Love is considered one of the great topics of poetry (along with sex, death and war), but most of the time, readers and writers alike tend to assume that that means romantic love. There’s a lot of poetry about new relationships, marriage, heartbreak – but that’s not all there is to life or art, and Shelby Eileen’s brilliant chapbook sunfish examines a very different kind of relationship; the mixed blessing of family and heritage.
Eileen’s work is confessional poetry at its best, moving between intimacy and distance, bitterness and nostalgia, pain and love with a gentle touch. The poetry manages to be both intensely personal and relatable for everybody with a difficult home life, working through emotions about their parents and grandparents, and bearing intergenerational trauma they had no part in. Of particular note is the poem on page 41;
mothers and daughters were not
meant to go to war against each
so why was I born with a battle cry
for her blood
how does she do that thing
that thing where the sound of her
voice makes me want to unhinge
It’s hard to say whether or not this is as common an experience as it feels like, but I still remember the way my teeth would rattle in my head during screaming matches with my mother as a teenager. It’s one that media has stolen and turned into a trope, another thing to make fun of teenage girls for, but Eileen has taken it back and given it the weight it deserves.
Out of all the sections, the one about mothers and daughters is the one that hit me the hardest.

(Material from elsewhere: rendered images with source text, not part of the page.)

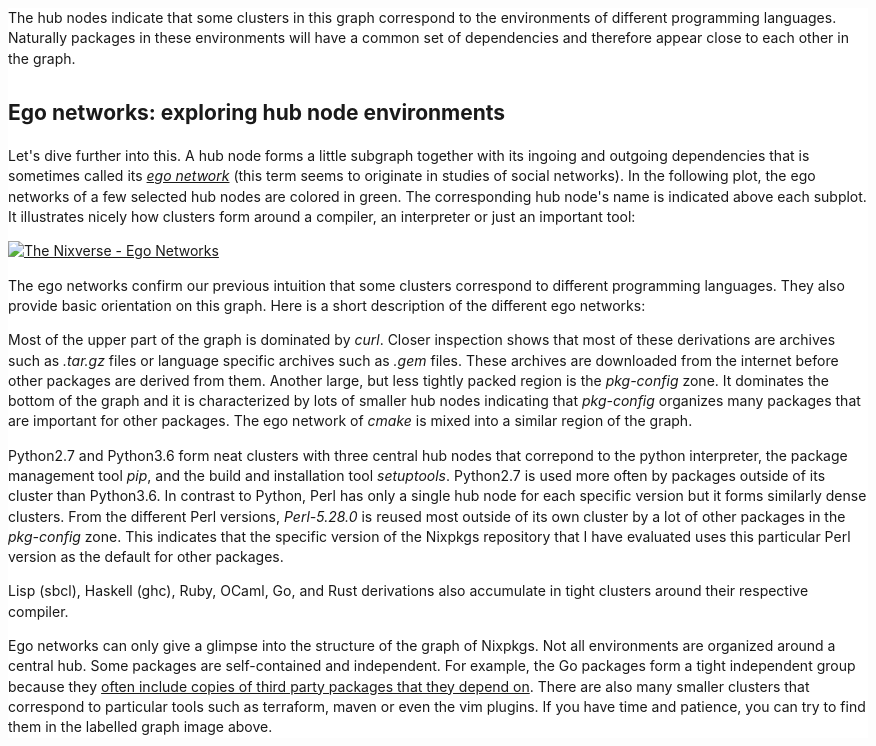 The hub nodes indicate that some clusters in this graph correspond to the
environments of different programming languages. Naturally packages in these
environments will have a common set of dependencies and therefore appear close
to each other in the graph.

## Ego networks: exploring hub node environments

Let's dive further into this. A hub node forms a little subgraph together with
its ingoing and outgoing dependencies that is sometimes called its [_ego network_][ego-networks]
(this term seems to originate in studies of social networks). In the following
plot, the ego networks of a few selected hub nodes are colored in green. The
corresponding hub node's name is indicated above each subplot. It illustrates
nicely how clusters form around a compiler, an interpreter or just an important
tool:

<a href="../img/posts/nixverse_ego_networks.png">
<img title="The Nixverse - Ego Networks" src="../img/posts/nixverse_ego_networks.png" style="max-width: 100%;max-height: 100%;"></img>
</a>

The ego networks confirm our previous intuition that some clusters correspond
to different programming languages. They also provide basic orientation on this
graph. Here is a short description of the different ego networks:

Most of the upper part of the graph is dominated by _curl_. Closer inspection
shows that most of these derivations are archives such as _.tar.gz_ files or
language specific archives such as _.gem_ files. These archives are downloaded
from the internet before other packages are derived from them. Another large,
but less tightly packed region is the _pkg-config_ zone. It dominates the
bottom of the graph and it is characterized by lots of smaller hub nodes
indicating that _pkg-config_ organizes many packages that are important for
other packages. The ego network of _cmake_ is mixed into a similar region of
the graph.

Python2.7 and Python3.6 form neat clusters with three central hub nodes that
correpond to the python interpreter, the package management tool _pip_, and the
build and installation tool _setuptools_. Python2.7 is used more often by
packages outside of its cluster than Python3.6. In contrast to Python, Perl has
only a single hub node for each specific version but it forms similarly dense
clusters. From the different Perl versions, _Perl-5.28.0_ is reused most outside
of its own cluster by a lot of other packages in the _pkg-config_ zone. This
indicates that the specific version of the Nixpkgs repository that I have
evaluated uses this particular Perl version as the default for other packages.

Lisp (sbcl), Haskell (ghc), Ruby, OCaml, Go, and Rust derivations also
accumulate in tight clusters around their respective compiler.

Ego networks can only give a glimpse into the structure of the graph of
Nixpkgs. Not all environments are organized around a central hub. Some packages
are self-contained and independent. For example, the Go
packages form a tight independent group because they [often include copies of third party packages that they depend on](https://stackoverflow.com/questions/26217488/what-is-vendoring).
There are also many smaller clusters that correspond to particular tools such
as terraform, maven or even the vim plugins. If you have time and patience, you
can try to find them in the labelled graph image above.


[nixpkgs]: https://nixos.org/nixpkgs/
[largest]: https://repology.org/repositories/statistics/newest
[nix]: https://nixos.org/nix/
[store-graph]: https://github.com/tweag/store-graph
[gephi]: https://gephi.org/
[force-atlas-2]: https://journals.plos.org/plosone/article?id=10.1371/journal.pone.0098679
[debian]: https://www.debian.org/
[ego-networks]: http://www.analytictech.com/networks/egonet.htm
[power-laws-in-software]: https://www2.dmst.aueb.gr/dds/pubs/jrnl/2008-TOSEM-PowerLaws/html/LSV08.pdf
[complex-dependencies-in-software-systems]: https://arxiv.org/pdf/0904.0087.pdf
[software-systems-as-complex-networks]: https://arxiv.org/pdf/cond-mat/0305575.pdf
[powerlaws-overview]: http://www-personal.umich.edu/~mejn/courses/2006/cmplxsys899/powerlaws.pdf
[self-organized-criticality-in-software]: https://sail.cs.queensu.ca/Downloads/ICSM-ICSME2007_EmpiricalEvidenceForSOCDynamicsInSoftwareEvolution.pdf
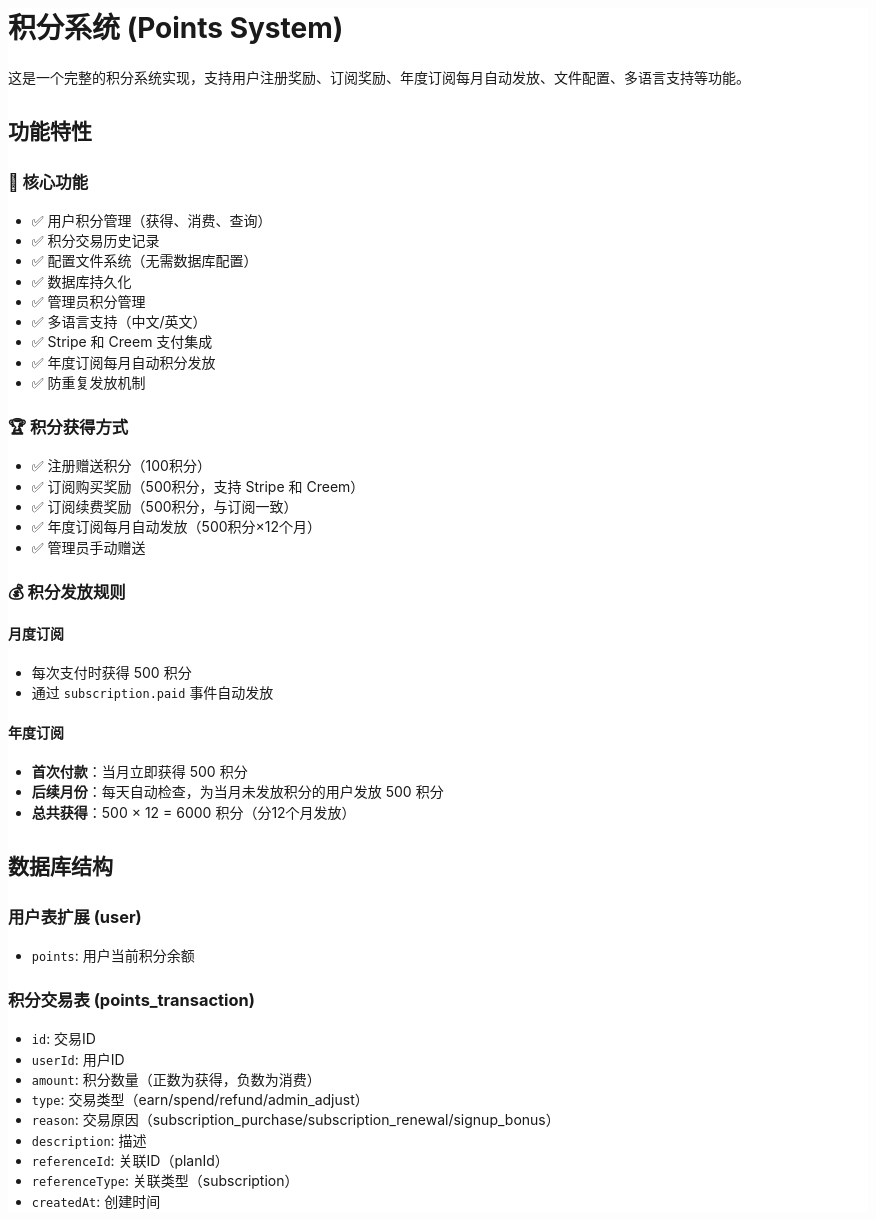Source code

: # 积分系统 (Points System)

这是一个完整的积分系统实现，支持用户注册奖励、订阅奖励、年度订阅每月自动发放、文件配置、多语言支持等功能。

## 功能特性

### 🎯 核心功能
- ✅ 用户积分管理（获得、消费、查询）
- ✅ 积分交易历史记录
- ✅ 配置文件系统（无需数据库配置）
- ✅ 数据库持久化
- ✅ 管理员积分管理
- ✅ 多语言支持（中文/英文）
- ✅ Stripe 和 Creem 支付集成
- ✅ 年度订阅每月自动积分发放
- ✅ 防重复发放机制

### 🏆 积分获得方式
- ✅ 注册赠送积分（100积分）
- ✅ 订阅购买奖励（500积分，支持 Stripe 和 Creem）
- ✅ 订阅续费奖励（500积分，与订阅一致）
- ✅ 年度订阅每月自动发放（500积分×12个月）
- ✅ 管理员手动赠送

### 💰 积分发放规则

#### 月度订阅
- 每次支付时获得 500 积分
- 通过 `subscription.paid` 事件自动发放

#### 年度订阅
- **首次付款**：当月立即获得 500 积分
- **后续月份**：每天自动检查，为当月未发放积分的用户发放 500 积分
- **总共获得**：500 × 12 = 6000 积分（分12个月发放）

## 数据库结构

### 用户表扩展 (user)
- `points`: 用户当前积分余额

### 积分交易表 (points_transaction)
- `id`: 交易ID
- `userId`: 用户ID  
- `amount`: 积分数量（正数为获得，负数为消费）
- `type`: 交易类型（earn/spend/refund/admin_adjust）
- `reason`: 交易原因（subscription_purchase/subscription_renewal/signup_bonus）
- `description`: 描述
- `referenceId`: 关联ID（planId）
- `referenceType`: 关联类型（subscription）
- `createdAt`: 创建时间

However, the book ranges through Eileen’s relationship with their father, their zaidy, their bubbie, and even the concept of family and Jewishness itself. There is a constant tension at work, pushing-pulling between Eileen’s desire for freedom, their queer identity, their desire to be better than their family’s mistakes; and their craving to belong, the hope that if they say the right thing, do the right thing, the hurt will heal.
i need her to be smart
I need her to be grateful
The only part of sunfish I found frustrating was the lack of poetry titles. On one hand, this added to the sense of flow – the idea that each poem flowed into the next, in a stream of consciousness. On the other hand, it makes it hard to point to the parts that grabbed me and didn’t let go. It worked for Emily Dickinson and it works for Shelby Eileen, but I just hope the page numbers carry over between editions!
It’s also wonderful to get to review another Canadian poet; Canada’s poetry scene is one of my favourite circles, and this is one of my favourites I’ve read from it in a while.